И, когда Сомс удалился, он занял своё прежнее место у окна в фонаре.
Сомс шёл по Пикадилли, углубившись в размышления, вызванные словами кузена. Он всегда трудился и копил, а Джордж всегда бездельничал и транжирил; и всё-таки, если дело дойдёт до конфискации, то в первую голову будет ограблен он, бережливый труженик! Это было отрицанием всякой добродетели, ниспровержением всех форсайтских принципов. А может ли цивилизация строиться на каких-либо иных принципах? Сомс полагал, что не может. Правда, картин у него не отберут — не поймут их ценности. Но сколько будут стоить картины, если эти сумасброды начнут нажимать на капитал? Ровным счётом ничего. «Я не за себя тревожусь, — думал он. — Я мог бы жить на пятьсот фунтов в год — в моём-то возрасте — и не заметил бы разницы». Но Флёр! Это состояние, так умно застрахованное, эти сокровища, так старательно выбранные и накопленные, — всё это предназначалось для неё. И если окажется, что он не сможет передать или завещать их дочери, тогда жизнь бессмысленна, и что пользы тогда ходить на сумасшедшую футуристическую выставку и раздумывать, есть ли у «будетлян» какое-нибудь будущее?
Как бы там ни было, прибыв в галерею на Корк-стрит, он заплатил свой шиллинг, купил каталог и вошёл.
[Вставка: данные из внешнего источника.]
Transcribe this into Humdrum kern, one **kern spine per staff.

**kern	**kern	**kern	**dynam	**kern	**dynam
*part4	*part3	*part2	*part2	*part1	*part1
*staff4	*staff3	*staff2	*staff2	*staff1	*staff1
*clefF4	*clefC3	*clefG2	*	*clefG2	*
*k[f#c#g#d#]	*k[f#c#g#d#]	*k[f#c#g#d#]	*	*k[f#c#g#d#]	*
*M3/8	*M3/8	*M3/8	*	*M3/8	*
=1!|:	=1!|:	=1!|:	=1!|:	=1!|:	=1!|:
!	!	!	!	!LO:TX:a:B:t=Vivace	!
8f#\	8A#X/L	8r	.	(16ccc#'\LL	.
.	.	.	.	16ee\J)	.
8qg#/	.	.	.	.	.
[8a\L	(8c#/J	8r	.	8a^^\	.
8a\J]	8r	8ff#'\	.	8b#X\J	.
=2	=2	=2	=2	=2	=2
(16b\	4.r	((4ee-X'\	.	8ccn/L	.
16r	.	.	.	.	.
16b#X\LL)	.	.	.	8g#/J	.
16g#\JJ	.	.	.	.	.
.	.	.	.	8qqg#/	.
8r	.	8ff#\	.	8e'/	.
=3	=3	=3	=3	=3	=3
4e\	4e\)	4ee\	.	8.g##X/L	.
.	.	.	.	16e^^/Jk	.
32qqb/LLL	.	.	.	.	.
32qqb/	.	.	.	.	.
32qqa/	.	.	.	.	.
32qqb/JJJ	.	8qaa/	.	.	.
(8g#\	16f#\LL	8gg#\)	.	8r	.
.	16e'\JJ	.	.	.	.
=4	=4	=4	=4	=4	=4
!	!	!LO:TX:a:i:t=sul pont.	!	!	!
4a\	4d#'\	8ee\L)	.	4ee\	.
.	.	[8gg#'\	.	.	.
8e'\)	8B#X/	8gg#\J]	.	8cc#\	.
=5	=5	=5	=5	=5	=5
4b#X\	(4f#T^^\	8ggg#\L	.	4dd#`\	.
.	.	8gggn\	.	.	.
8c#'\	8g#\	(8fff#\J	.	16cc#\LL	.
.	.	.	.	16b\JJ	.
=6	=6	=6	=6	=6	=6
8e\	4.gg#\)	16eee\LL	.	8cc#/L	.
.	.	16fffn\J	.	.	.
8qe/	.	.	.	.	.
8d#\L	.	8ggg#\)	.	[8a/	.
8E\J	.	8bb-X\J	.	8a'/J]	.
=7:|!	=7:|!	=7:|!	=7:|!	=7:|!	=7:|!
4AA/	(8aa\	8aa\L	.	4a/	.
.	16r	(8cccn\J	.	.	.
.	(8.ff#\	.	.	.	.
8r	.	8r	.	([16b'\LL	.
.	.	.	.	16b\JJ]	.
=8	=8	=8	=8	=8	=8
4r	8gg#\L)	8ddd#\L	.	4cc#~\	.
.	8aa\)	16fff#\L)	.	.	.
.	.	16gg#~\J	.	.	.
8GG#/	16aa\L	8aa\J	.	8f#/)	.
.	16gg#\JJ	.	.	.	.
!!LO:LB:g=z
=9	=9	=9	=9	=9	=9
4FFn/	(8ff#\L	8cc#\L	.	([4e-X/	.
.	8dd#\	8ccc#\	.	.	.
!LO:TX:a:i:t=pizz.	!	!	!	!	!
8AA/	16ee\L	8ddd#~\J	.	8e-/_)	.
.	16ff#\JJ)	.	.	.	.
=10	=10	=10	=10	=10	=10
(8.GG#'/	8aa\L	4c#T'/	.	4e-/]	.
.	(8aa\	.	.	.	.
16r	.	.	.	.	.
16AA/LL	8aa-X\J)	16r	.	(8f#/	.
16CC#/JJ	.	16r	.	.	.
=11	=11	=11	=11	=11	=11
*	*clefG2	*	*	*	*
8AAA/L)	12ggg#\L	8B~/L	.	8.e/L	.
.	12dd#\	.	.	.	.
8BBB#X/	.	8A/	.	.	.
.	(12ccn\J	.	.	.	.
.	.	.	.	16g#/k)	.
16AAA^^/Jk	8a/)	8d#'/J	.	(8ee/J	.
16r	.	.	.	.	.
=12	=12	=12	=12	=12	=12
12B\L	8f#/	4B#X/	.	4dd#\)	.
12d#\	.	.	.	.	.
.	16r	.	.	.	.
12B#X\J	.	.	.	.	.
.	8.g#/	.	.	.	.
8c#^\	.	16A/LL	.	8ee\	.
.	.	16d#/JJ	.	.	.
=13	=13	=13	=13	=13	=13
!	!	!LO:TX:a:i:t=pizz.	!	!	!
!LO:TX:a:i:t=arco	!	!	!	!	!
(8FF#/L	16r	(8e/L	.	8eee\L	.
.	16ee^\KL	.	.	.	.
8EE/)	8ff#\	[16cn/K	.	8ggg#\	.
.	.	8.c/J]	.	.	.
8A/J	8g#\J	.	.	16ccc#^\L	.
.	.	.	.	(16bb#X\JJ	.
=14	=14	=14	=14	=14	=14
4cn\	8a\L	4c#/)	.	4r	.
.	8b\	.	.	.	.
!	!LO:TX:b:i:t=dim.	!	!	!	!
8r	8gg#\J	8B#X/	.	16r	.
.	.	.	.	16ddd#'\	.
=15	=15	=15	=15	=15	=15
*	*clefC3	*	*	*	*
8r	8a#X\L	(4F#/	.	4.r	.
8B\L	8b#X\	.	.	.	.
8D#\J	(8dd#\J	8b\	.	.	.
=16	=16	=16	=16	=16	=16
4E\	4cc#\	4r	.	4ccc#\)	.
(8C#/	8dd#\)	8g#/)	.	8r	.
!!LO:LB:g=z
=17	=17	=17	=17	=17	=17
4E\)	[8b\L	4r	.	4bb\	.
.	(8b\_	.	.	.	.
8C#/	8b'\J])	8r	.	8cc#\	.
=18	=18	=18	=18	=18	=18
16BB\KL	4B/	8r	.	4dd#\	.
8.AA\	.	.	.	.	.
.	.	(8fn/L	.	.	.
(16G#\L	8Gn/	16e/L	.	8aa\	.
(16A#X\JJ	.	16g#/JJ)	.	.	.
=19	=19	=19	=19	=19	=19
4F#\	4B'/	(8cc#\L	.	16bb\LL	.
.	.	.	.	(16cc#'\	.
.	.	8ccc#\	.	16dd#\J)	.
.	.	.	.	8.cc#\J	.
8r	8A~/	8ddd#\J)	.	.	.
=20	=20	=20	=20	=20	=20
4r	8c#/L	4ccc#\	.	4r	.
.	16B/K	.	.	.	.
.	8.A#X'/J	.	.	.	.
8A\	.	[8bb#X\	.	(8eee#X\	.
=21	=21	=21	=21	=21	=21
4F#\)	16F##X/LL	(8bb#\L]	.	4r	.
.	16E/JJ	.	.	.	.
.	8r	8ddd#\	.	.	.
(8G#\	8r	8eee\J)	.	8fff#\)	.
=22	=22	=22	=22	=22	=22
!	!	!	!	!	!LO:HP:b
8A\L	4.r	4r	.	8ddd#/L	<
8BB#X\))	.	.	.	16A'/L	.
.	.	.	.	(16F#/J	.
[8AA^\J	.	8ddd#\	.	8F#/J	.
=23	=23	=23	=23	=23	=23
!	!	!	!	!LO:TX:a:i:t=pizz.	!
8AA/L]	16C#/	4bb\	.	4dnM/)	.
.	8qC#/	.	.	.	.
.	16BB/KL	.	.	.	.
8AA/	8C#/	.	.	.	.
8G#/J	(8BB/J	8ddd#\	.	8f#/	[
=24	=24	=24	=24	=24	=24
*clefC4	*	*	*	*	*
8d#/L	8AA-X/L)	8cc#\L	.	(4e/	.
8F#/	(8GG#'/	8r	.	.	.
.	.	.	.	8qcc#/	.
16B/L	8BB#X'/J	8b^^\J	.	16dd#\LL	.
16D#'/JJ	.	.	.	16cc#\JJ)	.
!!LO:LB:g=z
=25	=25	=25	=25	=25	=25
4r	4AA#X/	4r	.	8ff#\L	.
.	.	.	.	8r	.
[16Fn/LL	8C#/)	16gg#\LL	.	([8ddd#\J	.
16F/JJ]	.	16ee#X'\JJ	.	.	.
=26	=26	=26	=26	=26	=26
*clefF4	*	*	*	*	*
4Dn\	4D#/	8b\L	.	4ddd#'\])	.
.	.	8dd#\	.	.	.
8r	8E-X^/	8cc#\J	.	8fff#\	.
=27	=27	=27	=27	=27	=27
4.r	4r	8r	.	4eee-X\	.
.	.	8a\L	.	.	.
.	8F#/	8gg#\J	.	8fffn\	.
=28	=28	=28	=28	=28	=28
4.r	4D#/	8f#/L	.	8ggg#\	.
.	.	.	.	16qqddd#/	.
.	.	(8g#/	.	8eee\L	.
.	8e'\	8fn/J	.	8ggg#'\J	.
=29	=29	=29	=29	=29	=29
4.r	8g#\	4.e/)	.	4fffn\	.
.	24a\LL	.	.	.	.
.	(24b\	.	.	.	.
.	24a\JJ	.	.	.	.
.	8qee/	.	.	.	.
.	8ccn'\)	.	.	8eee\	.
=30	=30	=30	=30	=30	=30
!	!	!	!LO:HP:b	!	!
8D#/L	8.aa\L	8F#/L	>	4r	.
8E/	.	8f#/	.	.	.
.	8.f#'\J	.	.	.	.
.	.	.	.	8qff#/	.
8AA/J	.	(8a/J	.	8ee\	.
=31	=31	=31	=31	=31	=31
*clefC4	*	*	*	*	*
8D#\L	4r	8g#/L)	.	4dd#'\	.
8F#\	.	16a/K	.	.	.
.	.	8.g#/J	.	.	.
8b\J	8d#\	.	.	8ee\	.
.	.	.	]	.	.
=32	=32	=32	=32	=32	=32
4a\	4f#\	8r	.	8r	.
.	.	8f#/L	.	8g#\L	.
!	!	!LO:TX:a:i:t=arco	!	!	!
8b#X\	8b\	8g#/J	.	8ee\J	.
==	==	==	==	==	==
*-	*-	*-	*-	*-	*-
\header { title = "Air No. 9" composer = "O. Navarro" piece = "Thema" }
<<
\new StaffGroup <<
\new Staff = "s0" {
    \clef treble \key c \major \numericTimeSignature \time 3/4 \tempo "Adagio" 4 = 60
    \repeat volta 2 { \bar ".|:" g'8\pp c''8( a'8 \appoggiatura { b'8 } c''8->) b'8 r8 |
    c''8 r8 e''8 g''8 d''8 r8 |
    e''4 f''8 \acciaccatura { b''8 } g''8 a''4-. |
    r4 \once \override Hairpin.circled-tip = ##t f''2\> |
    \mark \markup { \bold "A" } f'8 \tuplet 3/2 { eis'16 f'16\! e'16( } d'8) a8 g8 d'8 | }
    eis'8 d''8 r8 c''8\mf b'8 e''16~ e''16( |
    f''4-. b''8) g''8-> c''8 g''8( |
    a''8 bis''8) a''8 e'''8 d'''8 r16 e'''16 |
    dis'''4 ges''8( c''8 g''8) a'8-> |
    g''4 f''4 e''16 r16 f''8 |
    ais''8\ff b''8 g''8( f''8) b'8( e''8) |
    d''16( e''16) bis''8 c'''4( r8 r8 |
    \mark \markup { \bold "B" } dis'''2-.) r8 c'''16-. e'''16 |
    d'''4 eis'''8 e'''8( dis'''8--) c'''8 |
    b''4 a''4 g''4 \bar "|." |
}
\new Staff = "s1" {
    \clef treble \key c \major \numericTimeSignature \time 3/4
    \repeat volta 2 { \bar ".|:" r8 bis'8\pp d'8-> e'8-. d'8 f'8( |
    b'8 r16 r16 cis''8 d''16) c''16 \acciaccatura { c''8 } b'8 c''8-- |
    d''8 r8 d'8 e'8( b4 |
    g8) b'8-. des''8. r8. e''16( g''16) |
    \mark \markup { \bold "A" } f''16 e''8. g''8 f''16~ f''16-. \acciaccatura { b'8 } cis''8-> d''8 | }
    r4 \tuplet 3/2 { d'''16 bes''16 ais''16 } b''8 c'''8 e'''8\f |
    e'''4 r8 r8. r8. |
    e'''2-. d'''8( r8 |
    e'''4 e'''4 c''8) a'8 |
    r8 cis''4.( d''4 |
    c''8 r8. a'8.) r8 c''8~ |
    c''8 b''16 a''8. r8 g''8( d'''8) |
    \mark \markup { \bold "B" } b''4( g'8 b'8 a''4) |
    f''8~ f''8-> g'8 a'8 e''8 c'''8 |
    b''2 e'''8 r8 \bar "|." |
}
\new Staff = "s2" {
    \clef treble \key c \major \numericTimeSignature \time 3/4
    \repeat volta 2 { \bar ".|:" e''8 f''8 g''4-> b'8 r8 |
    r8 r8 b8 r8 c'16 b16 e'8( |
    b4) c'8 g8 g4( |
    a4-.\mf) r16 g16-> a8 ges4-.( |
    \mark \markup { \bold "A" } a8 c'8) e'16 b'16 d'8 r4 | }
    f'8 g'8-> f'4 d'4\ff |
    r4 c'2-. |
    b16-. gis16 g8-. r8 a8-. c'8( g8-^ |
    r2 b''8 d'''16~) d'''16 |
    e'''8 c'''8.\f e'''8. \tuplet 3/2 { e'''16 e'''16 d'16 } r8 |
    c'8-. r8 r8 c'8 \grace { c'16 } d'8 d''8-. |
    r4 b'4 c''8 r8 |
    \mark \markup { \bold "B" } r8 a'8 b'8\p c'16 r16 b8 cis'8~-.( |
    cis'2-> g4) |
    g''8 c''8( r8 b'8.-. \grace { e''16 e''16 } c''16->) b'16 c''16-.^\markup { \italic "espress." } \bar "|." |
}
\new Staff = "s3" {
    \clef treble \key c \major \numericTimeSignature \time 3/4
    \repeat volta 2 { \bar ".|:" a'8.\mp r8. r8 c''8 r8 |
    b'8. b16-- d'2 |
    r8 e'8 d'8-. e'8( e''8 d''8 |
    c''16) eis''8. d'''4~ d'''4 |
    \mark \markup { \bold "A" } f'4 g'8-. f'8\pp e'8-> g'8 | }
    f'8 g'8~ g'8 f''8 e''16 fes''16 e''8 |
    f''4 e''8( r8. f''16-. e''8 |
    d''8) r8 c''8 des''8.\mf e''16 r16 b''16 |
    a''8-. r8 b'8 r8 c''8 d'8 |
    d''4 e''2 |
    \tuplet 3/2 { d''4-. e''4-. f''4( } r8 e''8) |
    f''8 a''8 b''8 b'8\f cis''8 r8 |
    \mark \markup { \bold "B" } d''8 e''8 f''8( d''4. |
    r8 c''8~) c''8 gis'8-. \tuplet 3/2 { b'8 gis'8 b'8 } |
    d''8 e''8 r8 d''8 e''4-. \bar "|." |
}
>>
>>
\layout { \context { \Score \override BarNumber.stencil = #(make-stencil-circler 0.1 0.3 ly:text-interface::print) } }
По зале слонялось человек десять посетителей. Сомс храбро двинулся к чему-то, что показалось ему похожим на фонарный столб, накренившийся от столкновения с автобусом. Вещь была выдвинута на три шага от стены и в каталоге названа «Юпитером». Сомс с любопытством осматривал её, так как с недавнего времени уделял некоторое внимание скульптуре. «Если это Юпитер, — думал он, — то какова же Юнона?» И вдруг, как раз напротив, он узрел и её. Богиня показалась ему как нельзя более похожей на водокачку с двумя рычагами, слегка запорошённую снегом. Он глядел на неё в недоумении, когда налево, рядом с ним, остановились двое.
— Сногсшибательно! — громко сказал один из них.
— Жаргонное словечко! — проворчал про себя Сомс.
Мальчишеский голос другого возразил:
— Брось, старина! Это же издевательство над зрителями. Он, когда мастерил свою олимпийскую парочку, верно, приговаривал: «Посмотрим, как проглотит их наше дурачьё». А дурачьё глотает и облизывается.
— Ах ты, зелёный зубоскал! Воспович — новатор. Не видишь разве, что он вносит в ваяние сатиру? Будущее пластического искусства, музыки, живописи, даже архитектуры — в сатире. Ничего не попишешь. Народ устал, для чувствительности нет почвы: из нас вышибли всякую чувствительность.
— Так. Но я считаю себя вправе питать некоторую слабость к красоте. Я прошёл через войну. Вы обронили платок, сэр.
Сомс увидел протянутый ему носовой платок. Он взял его с присущей ему подозрительностью и поднёс к носу. Запах был правильный — чуть пахло одеколоном, метка в уголке. Несколько успокоившись, Сомс поднял глаза на молодого человека. У него были уши фавна, смеющийся рот со щёточкой усов над углами губ и маленькие живые глаза. В одежде ничего экстравагантного.
— Благодарю вас, — сказал он и, движимый раздражением против скульптора, добавил: — Рад слышать, что вы цените красоту; в наши дни это редкость.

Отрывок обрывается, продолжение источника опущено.